### [Work to be completed]
Only the lines that hold the word "nose" are wanted from this listing.
═════ Data supplied ═════
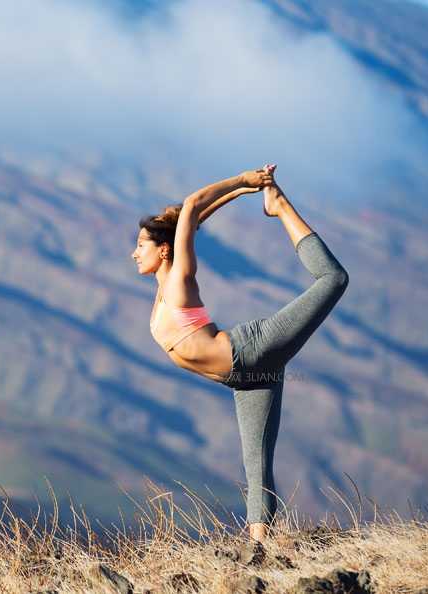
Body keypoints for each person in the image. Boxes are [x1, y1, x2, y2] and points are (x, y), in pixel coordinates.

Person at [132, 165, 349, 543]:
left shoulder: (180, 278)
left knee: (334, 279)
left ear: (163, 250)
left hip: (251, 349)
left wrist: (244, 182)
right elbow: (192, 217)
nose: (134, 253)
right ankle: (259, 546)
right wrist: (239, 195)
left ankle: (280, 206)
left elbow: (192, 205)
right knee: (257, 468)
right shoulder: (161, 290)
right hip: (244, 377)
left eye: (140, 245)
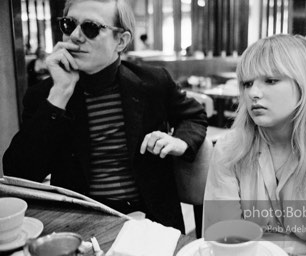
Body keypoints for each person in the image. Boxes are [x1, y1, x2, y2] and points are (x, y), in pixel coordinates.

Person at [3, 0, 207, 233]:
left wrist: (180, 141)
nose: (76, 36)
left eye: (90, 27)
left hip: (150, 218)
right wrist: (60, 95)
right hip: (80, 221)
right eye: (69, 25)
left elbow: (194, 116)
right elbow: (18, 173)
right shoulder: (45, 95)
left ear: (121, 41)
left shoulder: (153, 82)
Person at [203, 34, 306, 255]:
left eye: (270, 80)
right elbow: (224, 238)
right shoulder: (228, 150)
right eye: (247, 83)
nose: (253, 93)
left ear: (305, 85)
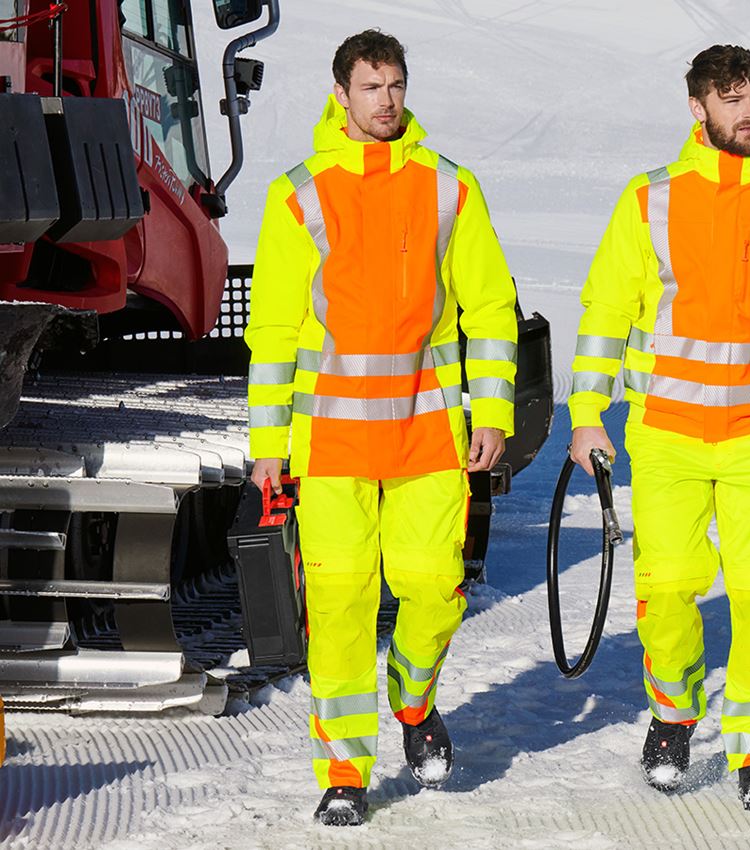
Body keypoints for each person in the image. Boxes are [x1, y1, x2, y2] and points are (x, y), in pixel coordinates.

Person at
═════
═════ Data supplied ═════
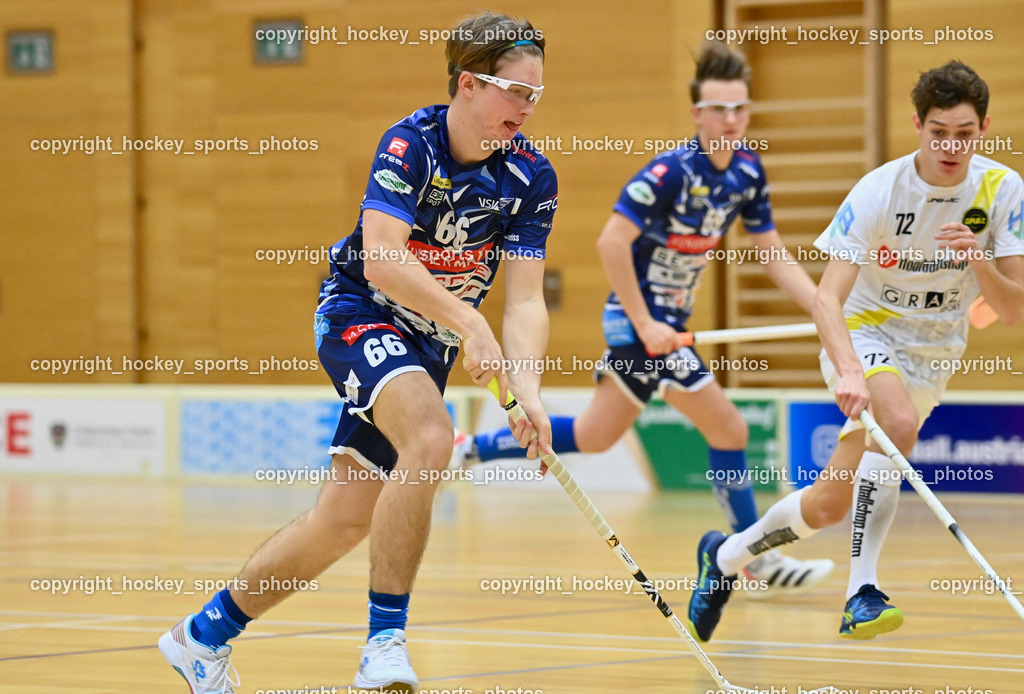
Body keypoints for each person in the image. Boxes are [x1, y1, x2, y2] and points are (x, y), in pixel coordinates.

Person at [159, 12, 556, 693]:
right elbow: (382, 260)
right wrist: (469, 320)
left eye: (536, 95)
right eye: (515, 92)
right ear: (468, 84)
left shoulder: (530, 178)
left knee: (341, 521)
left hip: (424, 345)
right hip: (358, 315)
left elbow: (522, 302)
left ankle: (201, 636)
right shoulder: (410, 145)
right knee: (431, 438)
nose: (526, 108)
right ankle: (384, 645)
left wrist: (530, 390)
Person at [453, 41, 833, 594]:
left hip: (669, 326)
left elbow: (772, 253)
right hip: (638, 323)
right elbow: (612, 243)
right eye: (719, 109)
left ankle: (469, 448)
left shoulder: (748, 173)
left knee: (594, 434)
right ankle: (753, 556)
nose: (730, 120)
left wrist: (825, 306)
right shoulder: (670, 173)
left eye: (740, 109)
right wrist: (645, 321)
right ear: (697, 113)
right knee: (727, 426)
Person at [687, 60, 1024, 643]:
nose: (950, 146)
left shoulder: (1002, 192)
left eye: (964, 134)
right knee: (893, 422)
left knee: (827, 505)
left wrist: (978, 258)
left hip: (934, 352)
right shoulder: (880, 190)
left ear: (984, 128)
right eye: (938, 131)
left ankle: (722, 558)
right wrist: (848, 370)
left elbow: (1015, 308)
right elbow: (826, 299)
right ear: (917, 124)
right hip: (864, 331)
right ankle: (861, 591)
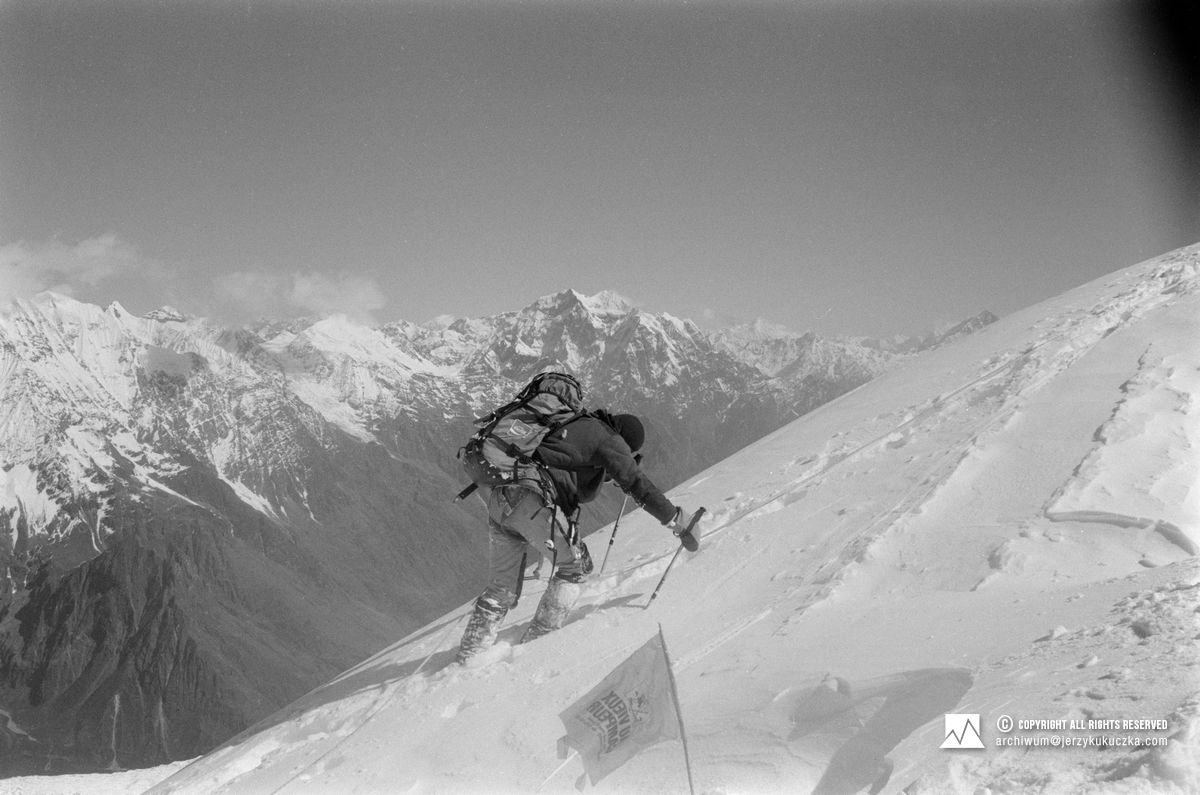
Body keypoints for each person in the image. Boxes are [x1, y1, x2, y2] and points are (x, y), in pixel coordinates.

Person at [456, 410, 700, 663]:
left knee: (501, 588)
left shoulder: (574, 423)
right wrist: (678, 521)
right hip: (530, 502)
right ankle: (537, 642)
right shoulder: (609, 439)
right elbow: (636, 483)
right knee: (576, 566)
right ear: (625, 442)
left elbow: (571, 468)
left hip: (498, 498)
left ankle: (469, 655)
═════
═════ Data supplied ═════
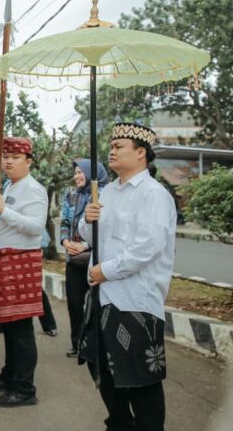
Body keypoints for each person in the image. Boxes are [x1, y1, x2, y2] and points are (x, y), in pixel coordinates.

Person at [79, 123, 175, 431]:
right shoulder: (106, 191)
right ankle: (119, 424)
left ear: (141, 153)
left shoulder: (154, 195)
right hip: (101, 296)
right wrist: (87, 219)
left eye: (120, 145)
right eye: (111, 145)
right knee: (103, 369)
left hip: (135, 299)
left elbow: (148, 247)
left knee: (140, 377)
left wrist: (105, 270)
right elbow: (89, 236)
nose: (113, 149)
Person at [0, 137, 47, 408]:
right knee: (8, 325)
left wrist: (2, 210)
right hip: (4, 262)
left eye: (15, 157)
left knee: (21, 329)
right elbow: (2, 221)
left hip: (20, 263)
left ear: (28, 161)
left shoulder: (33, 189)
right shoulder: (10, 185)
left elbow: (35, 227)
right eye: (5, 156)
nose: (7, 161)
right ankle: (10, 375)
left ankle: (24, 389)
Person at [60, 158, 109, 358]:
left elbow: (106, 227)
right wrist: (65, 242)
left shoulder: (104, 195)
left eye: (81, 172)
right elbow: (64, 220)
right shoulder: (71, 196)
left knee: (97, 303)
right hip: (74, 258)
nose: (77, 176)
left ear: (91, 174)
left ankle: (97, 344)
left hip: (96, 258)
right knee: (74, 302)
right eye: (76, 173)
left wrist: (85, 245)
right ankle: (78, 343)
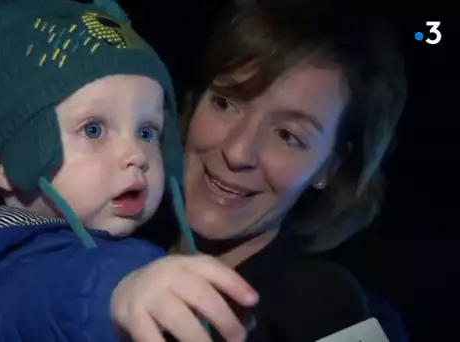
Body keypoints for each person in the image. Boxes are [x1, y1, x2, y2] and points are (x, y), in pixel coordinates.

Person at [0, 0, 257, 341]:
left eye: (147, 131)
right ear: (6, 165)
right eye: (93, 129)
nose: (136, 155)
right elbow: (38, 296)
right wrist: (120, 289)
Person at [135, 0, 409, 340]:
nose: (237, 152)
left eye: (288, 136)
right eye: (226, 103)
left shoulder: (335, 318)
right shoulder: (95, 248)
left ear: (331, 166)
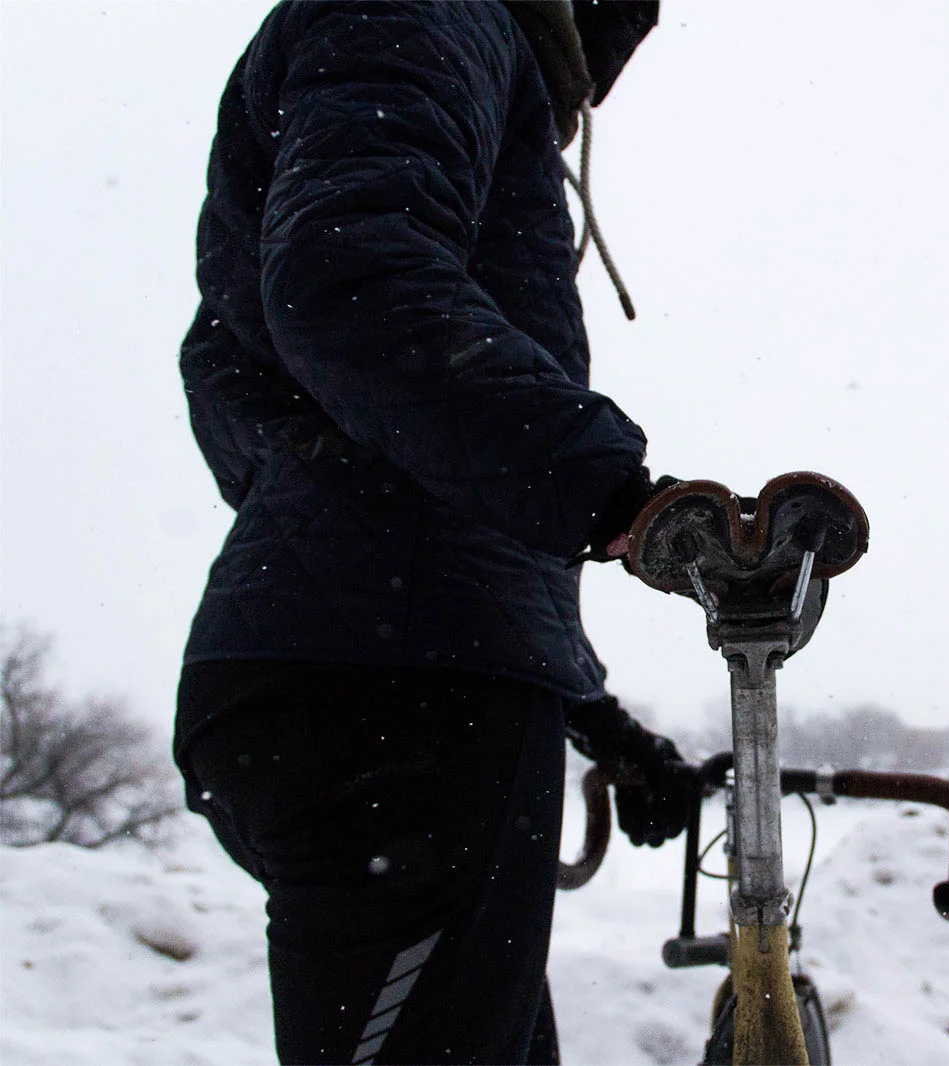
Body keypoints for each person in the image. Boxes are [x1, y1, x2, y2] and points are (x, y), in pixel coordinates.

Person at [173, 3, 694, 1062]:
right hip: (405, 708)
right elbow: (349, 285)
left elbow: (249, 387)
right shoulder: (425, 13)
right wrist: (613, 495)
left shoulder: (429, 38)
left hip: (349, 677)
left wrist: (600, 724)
═════
### [Exercise output]
nose: (134, 253)
nose: (76, 36)
nose: (253, 93)
nose: (526, 108)
nose: (730, 120)
nose: (950, 146)
nose: (113, 149)
nose: (7, 161)
nose: (77, 176)
nose: (136, 155)
nose: (237, 152)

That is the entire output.